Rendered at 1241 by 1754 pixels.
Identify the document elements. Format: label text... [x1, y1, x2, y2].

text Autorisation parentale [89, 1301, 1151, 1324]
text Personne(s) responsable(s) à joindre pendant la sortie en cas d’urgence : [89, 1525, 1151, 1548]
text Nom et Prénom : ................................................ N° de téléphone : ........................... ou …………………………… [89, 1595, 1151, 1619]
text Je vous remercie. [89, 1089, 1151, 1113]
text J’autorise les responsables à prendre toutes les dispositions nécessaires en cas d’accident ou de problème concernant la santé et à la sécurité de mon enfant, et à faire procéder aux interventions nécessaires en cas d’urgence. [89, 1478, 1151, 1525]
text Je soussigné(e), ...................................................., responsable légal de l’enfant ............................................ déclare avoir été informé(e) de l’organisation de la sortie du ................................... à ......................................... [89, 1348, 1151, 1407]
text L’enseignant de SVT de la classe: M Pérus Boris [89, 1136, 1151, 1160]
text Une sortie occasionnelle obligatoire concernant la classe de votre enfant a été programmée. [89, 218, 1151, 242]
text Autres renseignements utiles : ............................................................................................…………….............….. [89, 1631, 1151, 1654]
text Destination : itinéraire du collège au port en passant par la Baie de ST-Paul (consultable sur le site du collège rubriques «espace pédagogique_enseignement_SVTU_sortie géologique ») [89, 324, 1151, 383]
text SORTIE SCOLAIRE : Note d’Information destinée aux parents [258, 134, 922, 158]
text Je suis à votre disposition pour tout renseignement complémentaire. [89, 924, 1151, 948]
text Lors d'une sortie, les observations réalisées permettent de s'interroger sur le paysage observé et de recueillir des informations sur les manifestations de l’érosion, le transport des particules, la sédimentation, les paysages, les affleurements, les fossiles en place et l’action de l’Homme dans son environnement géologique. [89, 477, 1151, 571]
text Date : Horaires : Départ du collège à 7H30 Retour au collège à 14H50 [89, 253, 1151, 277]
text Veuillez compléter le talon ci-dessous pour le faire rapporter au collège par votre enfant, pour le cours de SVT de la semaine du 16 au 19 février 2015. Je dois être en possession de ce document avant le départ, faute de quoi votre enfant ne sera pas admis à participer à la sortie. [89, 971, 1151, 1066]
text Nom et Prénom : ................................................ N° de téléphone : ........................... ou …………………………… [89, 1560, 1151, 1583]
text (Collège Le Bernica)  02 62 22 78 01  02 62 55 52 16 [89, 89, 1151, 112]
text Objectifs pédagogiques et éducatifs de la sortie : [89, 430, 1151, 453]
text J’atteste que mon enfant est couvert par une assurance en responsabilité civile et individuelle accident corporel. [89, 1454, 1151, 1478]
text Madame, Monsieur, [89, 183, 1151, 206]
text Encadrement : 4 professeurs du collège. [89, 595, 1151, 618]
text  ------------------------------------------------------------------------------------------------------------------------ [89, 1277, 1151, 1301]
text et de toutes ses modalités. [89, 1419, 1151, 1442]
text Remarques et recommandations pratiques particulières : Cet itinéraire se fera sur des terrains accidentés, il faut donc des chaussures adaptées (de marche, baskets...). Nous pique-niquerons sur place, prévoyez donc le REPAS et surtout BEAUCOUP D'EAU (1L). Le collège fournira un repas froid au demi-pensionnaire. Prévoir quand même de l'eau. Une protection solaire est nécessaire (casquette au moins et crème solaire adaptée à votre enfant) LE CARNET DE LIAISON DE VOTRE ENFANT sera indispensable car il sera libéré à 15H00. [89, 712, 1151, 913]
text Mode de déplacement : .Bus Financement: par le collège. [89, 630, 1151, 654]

**********

— Direction —
Reproduce the entries starting at the line that contains "text Autorisation parentale" and ending at the line that contains "text Personne(s) responsable(s)", with "sortie" changed to "excursion" and everything else left the same.

— Output below —
text Autorisation parentale [89, 1301, 1151, 1324]
text Personne(s) responsable(s) à joindre pendant la excursion en cas d’urgence : [89, 1525, 1151, 1548]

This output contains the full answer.